Igual destino pretenden nuestros liberales que ocurra con todas y cada una de las medidas sociales que un gobierno progresista intente establecer en materias de alquileres sociales, subvenciones de los transportes públicos y control del precio de la luz o el gas, entre otras.

Ayuso y Abascal Fuente: ElHuffPost, 10.03.21
Ayuso y Abascal Fuente: ElHuffPost, 10.03.21

En definitiva, que el capitalismo vuelva al siglo XIX, al liberalismo económico sin ninguna sujeción, sin ninguna limitación, para que se impongan «libremente» las leyes del mercado, frente a cualquier regulación que procure limitar los abusos de los más fuertes, que sería «socialista o comunista», es decir, defensora de restablecer algo parecido a una mínima igualdad, idea que, como se sabe, es directamente comunista.

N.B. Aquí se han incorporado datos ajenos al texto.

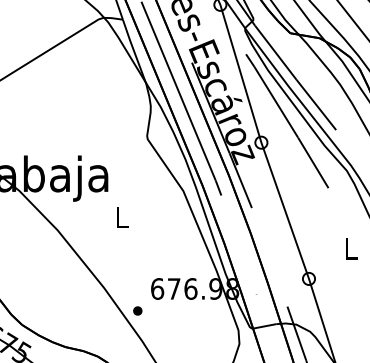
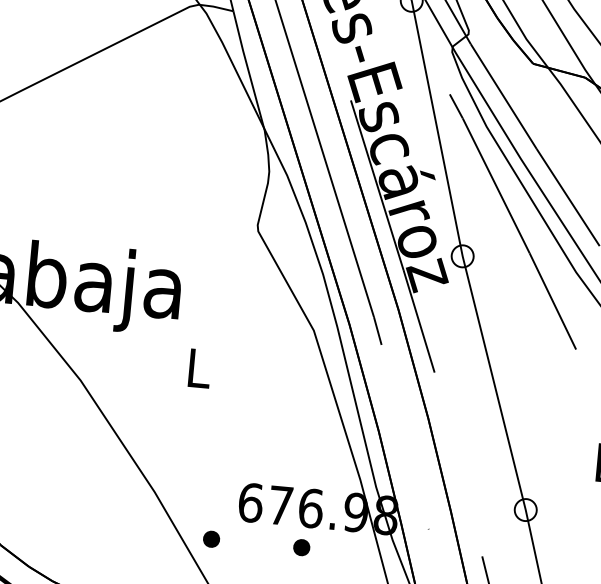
part: (187, 310) -> (301, 546), added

Y como los trabajadores no aceptarán tal política de buen grado, el corolario de todo ello, es impulsar desde estos gobiernos «liberales» las leyes restrictivas de los derechos sociales y de las libertades públicas, tales como las de asociación, libre expresión, agravando si es preciso la ley mordaza, aumentando los poderes policiales y por supuesto, manteniendo un aparato judicial lo más ultra que se pueda para que no cuestione todos estos abusos. No sería de extrañar que se  promoviera la ilegalización de los partidos o asociaciones más combativas, pues cada vez son tachados con más reiteración de anticonstitucionales.

Esta es la política para la que pide Ayuso mayoría absoluta, o amplia, en Madrid, la de culminar la revolución de los ricos contra los pobres, para lanzarla a continuación como orientadora o hegemónica del gobierno central y de los autonómicos del resto de España.

Afortunadamente, no está el mañana escrito. En Madrid todavía se está a tiempo de parar a la extrema derecha.